Breit gefächertes Produktportfolio

„Wer auch immer als Hurd-Nachfolger antritt – die Personalie ist ein wichtiges Signal für den künftigen Kurs von HP“, sagt Aaron Rakers, Analyst bei der US-Investmentbank Stifel Nicolaus. Was auf den ersten Blick wie eine Leerformel klingt, hat für HP besondere Bedeutung. Denn Hurd hat den Konzern teilweise auch gegen Widerstand geführt. So verfügt kein anderes High-Tech-Unternehmen über ein so breit gefächertes Produktportfolio wie HP – vom billigen Drucker über Notebooks bis hin zu millionenschweren Datenzentren und IT-Betreuungsverträgen für andere Konzerne.

Die extreme Diversifikation bewährte sich aber jüngst, als HP den schwächelnden PC-Absatz bei Unternehmen durch höheren Umsatz mit Konsumenten wettmachen konnte. Hurd hatte entschieden, am PC-Geschäft festzuhalten, obwohl Analysten und Aktionäre viele Jahre eine Abspaltung gefordert hatten. Die Frage muss sein Nachfolger nun neu beantworten: Bleibt es bei dieser Vielfalt, oder konzentriert sich HP künftig mehr auf das Geschäft mit Unternehmen?

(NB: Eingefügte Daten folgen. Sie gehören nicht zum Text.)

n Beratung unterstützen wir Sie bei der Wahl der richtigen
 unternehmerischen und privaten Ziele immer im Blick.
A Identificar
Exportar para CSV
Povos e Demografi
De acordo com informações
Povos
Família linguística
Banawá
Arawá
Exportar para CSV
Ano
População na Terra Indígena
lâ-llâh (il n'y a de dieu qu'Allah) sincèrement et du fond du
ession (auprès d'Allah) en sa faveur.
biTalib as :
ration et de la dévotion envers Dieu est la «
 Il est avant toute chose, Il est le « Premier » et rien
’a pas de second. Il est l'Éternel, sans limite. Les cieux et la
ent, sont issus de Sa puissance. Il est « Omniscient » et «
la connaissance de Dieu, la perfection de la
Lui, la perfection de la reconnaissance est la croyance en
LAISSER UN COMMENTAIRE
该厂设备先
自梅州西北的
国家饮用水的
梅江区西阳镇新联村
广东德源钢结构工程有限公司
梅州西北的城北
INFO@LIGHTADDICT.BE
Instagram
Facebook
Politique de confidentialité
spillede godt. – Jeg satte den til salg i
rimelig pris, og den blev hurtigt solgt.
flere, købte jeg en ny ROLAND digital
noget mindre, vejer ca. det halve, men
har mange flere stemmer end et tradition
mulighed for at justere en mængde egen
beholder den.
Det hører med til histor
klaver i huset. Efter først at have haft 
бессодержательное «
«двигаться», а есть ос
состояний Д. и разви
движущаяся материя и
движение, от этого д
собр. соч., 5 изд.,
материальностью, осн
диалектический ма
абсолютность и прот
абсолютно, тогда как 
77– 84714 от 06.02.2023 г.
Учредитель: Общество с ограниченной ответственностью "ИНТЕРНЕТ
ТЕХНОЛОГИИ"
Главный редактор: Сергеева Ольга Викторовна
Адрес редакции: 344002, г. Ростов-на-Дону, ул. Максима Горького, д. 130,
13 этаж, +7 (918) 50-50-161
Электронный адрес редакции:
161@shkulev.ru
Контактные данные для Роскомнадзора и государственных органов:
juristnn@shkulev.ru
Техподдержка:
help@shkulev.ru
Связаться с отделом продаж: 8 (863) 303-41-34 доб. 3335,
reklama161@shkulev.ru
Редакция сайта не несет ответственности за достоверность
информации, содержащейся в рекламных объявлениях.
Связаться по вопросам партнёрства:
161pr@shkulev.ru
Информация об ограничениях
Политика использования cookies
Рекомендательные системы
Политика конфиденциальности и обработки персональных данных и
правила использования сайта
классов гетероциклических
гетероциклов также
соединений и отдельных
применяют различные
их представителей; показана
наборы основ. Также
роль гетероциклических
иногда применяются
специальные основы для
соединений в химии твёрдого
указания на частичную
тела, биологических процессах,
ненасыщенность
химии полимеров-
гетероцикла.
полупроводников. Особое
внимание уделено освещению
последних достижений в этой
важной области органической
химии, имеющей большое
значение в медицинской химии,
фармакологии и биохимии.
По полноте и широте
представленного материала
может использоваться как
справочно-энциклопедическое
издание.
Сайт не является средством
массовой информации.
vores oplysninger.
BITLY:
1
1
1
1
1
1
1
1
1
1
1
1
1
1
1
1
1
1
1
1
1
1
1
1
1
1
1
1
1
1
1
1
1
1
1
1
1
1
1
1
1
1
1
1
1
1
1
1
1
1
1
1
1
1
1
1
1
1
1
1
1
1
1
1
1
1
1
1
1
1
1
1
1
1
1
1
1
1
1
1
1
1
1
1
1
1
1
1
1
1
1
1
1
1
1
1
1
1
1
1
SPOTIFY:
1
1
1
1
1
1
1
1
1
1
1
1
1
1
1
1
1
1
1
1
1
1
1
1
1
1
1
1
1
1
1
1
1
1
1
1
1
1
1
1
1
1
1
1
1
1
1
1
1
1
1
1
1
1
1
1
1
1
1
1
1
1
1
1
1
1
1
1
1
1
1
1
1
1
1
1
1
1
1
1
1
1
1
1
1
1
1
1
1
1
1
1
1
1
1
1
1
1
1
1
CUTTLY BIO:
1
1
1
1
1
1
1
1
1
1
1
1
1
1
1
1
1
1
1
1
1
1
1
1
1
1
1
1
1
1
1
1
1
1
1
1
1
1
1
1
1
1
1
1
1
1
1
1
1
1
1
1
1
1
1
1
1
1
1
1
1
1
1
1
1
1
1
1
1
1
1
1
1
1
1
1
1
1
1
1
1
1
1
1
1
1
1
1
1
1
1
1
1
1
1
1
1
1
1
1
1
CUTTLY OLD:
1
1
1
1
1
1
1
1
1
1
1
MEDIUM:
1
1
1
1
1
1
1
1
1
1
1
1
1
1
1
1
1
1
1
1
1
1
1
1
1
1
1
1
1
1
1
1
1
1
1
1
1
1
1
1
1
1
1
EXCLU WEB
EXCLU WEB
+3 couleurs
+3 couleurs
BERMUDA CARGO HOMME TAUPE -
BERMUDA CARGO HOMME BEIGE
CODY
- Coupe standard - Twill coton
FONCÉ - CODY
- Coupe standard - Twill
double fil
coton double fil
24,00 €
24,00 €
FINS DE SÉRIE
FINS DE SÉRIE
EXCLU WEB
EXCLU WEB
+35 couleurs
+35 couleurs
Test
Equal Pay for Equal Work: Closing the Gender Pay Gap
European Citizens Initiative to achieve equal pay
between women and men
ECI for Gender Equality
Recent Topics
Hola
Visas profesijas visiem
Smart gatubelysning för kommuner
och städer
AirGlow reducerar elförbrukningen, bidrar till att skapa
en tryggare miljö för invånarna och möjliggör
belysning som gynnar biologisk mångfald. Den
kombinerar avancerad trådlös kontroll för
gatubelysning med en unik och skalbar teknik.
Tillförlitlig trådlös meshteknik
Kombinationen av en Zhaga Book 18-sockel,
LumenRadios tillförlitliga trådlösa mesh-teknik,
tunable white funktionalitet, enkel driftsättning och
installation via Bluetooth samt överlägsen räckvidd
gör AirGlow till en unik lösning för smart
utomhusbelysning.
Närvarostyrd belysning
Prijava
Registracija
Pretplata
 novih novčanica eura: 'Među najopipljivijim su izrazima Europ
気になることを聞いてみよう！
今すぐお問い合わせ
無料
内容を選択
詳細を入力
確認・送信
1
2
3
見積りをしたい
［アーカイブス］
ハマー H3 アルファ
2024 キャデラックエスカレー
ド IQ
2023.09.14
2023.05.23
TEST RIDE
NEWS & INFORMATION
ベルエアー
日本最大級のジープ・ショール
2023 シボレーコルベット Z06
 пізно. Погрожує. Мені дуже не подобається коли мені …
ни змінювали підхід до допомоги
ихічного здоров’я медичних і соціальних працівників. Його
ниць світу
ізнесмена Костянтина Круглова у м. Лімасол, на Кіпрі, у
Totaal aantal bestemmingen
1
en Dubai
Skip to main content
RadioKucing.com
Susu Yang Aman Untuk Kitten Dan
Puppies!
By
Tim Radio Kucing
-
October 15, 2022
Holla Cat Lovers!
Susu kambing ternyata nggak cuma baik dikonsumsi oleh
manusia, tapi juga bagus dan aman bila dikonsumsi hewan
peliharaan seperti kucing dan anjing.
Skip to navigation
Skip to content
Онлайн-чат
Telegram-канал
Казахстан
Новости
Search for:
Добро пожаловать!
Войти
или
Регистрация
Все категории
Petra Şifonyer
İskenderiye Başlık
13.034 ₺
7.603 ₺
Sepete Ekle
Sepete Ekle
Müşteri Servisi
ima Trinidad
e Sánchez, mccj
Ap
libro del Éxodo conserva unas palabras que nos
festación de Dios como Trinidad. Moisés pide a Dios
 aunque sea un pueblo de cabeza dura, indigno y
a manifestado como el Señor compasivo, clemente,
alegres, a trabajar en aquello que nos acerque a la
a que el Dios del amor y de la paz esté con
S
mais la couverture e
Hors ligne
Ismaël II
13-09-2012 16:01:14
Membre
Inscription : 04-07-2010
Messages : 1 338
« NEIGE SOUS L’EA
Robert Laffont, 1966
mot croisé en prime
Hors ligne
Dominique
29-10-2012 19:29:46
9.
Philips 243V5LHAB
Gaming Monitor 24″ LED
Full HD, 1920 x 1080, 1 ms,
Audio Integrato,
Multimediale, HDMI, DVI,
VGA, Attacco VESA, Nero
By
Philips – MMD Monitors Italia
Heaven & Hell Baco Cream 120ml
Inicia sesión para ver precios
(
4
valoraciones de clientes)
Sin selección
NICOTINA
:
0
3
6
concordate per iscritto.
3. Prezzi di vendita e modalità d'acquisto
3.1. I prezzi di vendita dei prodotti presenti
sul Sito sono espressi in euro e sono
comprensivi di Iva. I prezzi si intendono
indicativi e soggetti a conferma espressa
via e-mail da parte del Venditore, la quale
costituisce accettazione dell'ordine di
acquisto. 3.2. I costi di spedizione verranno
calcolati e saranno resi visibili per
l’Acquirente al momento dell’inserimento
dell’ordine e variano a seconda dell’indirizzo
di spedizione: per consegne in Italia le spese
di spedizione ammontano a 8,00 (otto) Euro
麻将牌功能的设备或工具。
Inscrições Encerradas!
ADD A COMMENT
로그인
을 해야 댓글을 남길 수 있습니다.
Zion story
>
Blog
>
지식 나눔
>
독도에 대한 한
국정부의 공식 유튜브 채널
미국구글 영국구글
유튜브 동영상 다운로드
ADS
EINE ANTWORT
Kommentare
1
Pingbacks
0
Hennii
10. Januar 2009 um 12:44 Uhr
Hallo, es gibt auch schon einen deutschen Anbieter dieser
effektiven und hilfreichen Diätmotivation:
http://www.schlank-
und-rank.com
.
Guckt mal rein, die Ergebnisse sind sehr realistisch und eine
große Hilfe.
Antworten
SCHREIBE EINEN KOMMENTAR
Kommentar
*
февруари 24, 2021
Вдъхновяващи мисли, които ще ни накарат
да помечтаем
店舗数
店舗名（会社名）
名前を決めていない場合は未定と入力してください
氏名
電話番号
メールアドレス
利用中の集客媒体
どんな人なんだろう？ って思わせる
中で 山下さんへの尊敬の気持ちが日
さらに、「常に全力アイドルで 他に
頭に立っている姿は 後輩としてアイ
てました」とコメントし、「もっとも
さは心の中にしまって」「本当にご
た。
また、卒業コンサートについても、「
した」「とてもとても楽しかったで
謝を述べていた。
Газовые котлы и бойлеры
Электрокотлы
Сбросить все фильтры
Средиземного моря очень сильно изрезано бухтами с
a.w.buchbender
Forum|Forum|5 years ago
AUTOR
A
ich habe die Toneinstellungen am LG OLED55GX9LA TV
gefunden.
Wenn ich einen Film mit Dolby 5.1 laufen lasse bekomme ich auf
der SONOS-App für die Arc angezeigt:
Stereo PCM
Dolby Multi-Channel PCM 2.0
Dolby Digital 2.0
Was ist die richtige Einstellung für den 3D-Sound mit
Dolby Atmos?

Dabei muss HP-Aufsichtsrat Andreessen festlegen, ob interne Kandidaten eine Chance erhalten, etwa die schon zweimal bei der Chefauswahl übergangene Service-Chefin Ann Livermore oder der PC-Spartenchef Todd Bradley. Käme einer von ihnen zum Zuge, würde sich erst mal nicht viel ändern. Livermore und Bradley sind im Unternehmen angesehen. Sie würden wahrscheinlich ein wenig an den Stellschrauben drehen, Livermore mehr in Richtung Service, Bradley würde auf jeden Fall das PC-Geschäft mit Privatkunden beibehalten.